* _WHAT IS BEING ASKED_: Copy out each line of the listing that has the word "pinky" in it.

SOURCE RECORDS below:

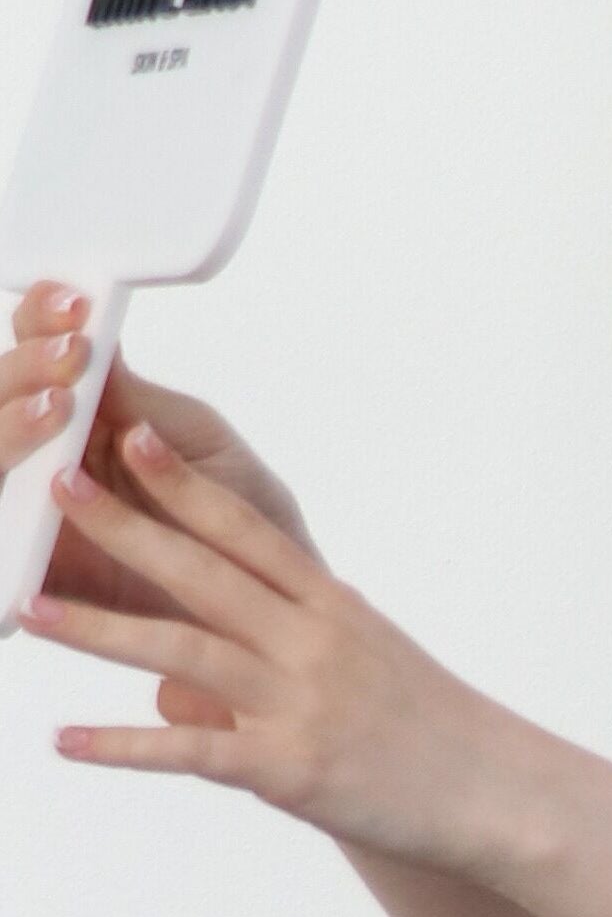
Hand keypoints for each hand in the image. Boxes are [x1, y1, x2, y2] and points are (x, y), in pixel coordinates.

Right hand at [0, 279, 315, 619]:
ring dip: (10, 423)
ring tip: (59, 405)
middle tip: (71, 353)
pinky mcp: (26, 571)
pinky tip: (45, 485)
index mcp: (81, 417)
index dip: (41, 321)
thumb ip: (144, 400)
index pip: (35, 355)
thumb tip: (92, 335)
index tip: (77, 304)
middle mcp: (43, 458)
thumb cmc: (249, 523)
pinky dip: (5, 503)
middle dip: (23, 367)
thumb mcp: (203, 447)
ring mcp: (27, 513)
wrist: (279, 611)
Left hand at [25, 422, 547, 880]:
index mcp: (334, 612)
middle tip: (59, 486)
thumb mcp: (370, 670)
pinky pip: (191, 753)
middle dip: (125, 528)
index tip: (136, 437)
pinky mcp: (290, 769)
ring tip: (30, 609)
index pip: (249, 536)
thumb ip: (286, 654)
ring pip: (184, 653)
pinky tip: (63, 740)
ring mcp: (301, 704)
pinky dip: (122, 746)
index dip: (188, 486)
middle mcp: (315, 645)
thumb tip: (191, 680)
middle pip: (204, 576)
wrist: (500, 796)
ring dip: (99, 632)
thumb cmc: (437, 734)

End of SOURCE RECORDS.

* _OUTPUT BELOW_:
pinky mcp: (26, 571)
pinky tip: (45, 485)
pinky dip: (5, 503)
pinky pip: (191, 753)
pinky mcp: (290, 769)
pinky tip: (63, 740)
pinky dip: (122, 746)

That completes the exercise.